Pour Olivier Blanchard et Jean Tirole, ce n’est pas un problème insoluble. Sous-entendu, il faut arrêter d’annoncer la catastrophe et ne pas ajouter une angoisse sur la dette à l’angoisse sanitaire.

La situation de l’endettement obéit à une tendance lourde à l'augmentation mais ça ne date pas d’hier. Ça fait 50 ans que la France se soigne et se dope à l’endettement. Depuis les premiers chocs pétroliers, c’est à dire depuis 1974. Et la France n’a jamais réussi à soigner ce mal structurel.

Olivier Blanchard considère que la dette couvre des déficits qui, souvent, se justifient. Parce que l’économie se porte mal et qu’il faut la relancer, parce qu’elle doit supporter un choc exceptionnel et imprévisible comme actuellement avec le Covid et enfin, la dette se justifie si on veut faire des investissements de relance ou de mutation.

Pour l’ancien économiste du FMI, toutes ces raisons sont légitimes, à condition que ça ne dure pas trop longtemps et que ça n’augmente pas tous les ans. Le mal français, c’est l’accoutumance.

Alors comment fait-on pour sortir du piège ? Pour Olivier Blanchard, la recette est simple. Si on réussit à maitriser la pandémie avant la fin de cette année 2021, soit par le vaccin, soit par les traitements, la sortie de crise sera euphorique grâce à la demande qui va se libérer. Il rejoint là le diagnostic de beaucoup de chefs d’entreprise et d’experts américains qui annoncent des années folles, comme dans les années 1920 ou même au lendemain de la libération en 1944.

Cette sortie de crise va générer des rentrées fiscales, et l’Etat n’aura plus à augmenter la dette. On ne peut pas s’engager à stopper l’endettement comme on a essayé de le faire en 2010 après les subprimes. Le résultat a été pire que le mal. On peut simplement annoncer que l’endettement cessera de croitre.

Les incertitudes qui risquent de dérégler l'équation en 2021 qui démarre très mal, ne fera que retarder d’un an le scénario d’un reflux de la dette.
******
- SÉRIE D'EXERCICES:
1 > Réécrivez sous forme de liste le paragraphe du texte sur la dette qui commence par « Olivier Blanchard considère que », en conservant ses faits essentiels.
2 > Poursuivez le texte sur la dette française à la suite de sa dernière phrase.

- DONNÉES FOURNIES:
******
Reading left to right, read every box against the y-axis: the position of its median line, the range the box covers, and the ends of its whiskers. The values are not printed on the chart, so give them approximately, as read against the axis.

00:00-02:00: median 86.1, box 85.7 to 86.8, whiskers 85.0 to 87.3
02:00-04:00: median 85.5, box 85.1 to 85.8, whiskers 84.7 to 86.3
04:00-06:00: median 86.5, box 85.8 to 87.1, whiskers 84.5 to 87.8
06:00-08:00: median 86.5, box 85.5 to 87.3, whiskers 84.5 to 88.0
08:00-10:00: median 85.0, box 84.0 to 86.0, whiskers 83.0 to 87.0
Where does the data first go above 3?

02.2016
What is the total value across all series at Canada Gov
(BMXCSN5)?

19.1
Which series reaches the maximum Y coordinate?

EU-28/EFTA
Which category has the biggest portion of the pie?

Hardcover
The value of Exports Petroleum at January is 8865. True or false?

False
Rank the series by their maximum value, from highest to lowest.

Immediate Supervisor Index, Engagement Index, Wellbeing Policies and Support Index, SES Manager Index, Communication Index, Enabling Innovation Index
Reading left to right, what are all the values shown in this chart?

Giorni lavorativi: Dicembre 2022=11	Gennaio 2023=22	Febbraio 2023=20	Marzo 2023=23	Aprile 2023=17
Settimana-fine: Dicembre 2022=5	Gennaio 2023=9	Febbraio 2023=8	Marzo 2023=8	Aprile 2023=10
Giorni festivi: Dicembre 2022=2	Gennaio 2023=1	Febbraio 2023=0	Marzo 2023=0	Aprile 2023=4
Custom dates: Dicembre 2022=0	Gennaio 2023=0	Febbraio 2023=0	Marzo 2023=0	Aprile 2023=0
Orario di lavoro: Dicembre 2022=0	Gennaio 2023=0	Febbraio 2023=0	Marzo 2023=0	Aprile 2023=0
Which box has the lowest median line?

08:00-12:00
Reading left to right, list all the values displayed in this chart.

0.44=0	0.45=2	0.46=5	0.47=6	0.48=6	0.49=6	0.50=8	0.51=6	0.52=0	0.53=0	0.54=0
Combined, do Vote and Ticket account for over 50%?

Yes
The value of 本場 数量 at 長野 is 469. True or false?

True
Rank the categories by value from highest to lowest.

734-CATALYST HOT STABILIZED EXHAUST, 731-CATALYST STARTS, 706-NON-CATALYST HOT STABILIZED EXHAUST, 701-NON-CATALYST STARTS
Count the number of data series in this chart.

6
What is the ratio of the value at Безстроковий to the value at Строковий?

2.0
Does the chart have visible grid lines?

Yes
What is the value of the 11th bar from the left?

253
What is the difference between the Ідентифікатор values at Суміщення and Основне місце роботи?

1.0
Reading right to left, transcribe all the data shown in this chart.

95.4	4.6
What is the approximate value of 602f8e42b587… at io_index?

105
******
- RÉSULTATS:
1 >
Selon Olivier Blanchard, la dette couvre des déficits qui se justifient souvent :
- quand l'économie se porte mal et qu'il faut la relancer ;
- quand elle doit supporter un choc exceptionnel et imprévisible, comme actuellement avec le Covid ;
- quand on veut faire des investissements de relance ou de mutation.

2 >
Reste le stock de dette. Pour nos deux économistes, ça n’est pas un problème tant que les taux d’intérêt de la dette sont très bas, voire à zéro ou négatifs, la dette va mécaniquement baisser. Alors, ça demandera du temps certes mais tant que les taux resteront nuls ou presque, ça baissera. Pour Olivier Blanchard, les taux resteront très bas de nombreuses années. C’est un pari fondé sur l’équilibre du monde et l'évolution démographique qui nourrit l'abondance de l'épargne.

On retrouve là les analyses faites par beaucoup d’économistes très académiques qui soutiennent que, grâce au vieillissement des populations et à la productivité gigantesque de la digitalisation, les systèmes de production vont produire des quantités de richesses qui ne seront sans doute pas consommées. D’où l’épargne.

Pour Olivier Blanchard, nous sommes à la veille d’un nouveau paradigme budgétaire. « Parce que le coût de la dette est très faible et que les rentrées fiscales seront plus importantes grâce à l’activité, la politique budgétaire va retrouver toute son efficacité ».

D’où l’idée reprise par certains de considérer que, dans la conjoncture actuelle, un Etat qui s’endette est un Etat qui s’enrichit, puisque les épargnants le paient pour qu’il protège leur magot.

Olivier Blanchard n’ira pas jusqu’à dire que, dans ces conditions, il n'y a pas de limite à l’endettement. Mais si la dette augmente et que les charges de cette dette diminuent parce que les taux d’intérêt baissent durablement, la situation est totalement gérable tant qu’on sera sur des taux bas.

Actuellement, les marchés ne sont pas inquiets de la crise pandémique, ils continuent de penser que le bout du tunnel est visible grâce au vaccin. Alors, la seule incertitude réside dans la durée pendant laquelle les taux resteront bas.

Les économistes semblent dire qu’il n’y a pas de gros souci à se faire pendant les dix prochaines années.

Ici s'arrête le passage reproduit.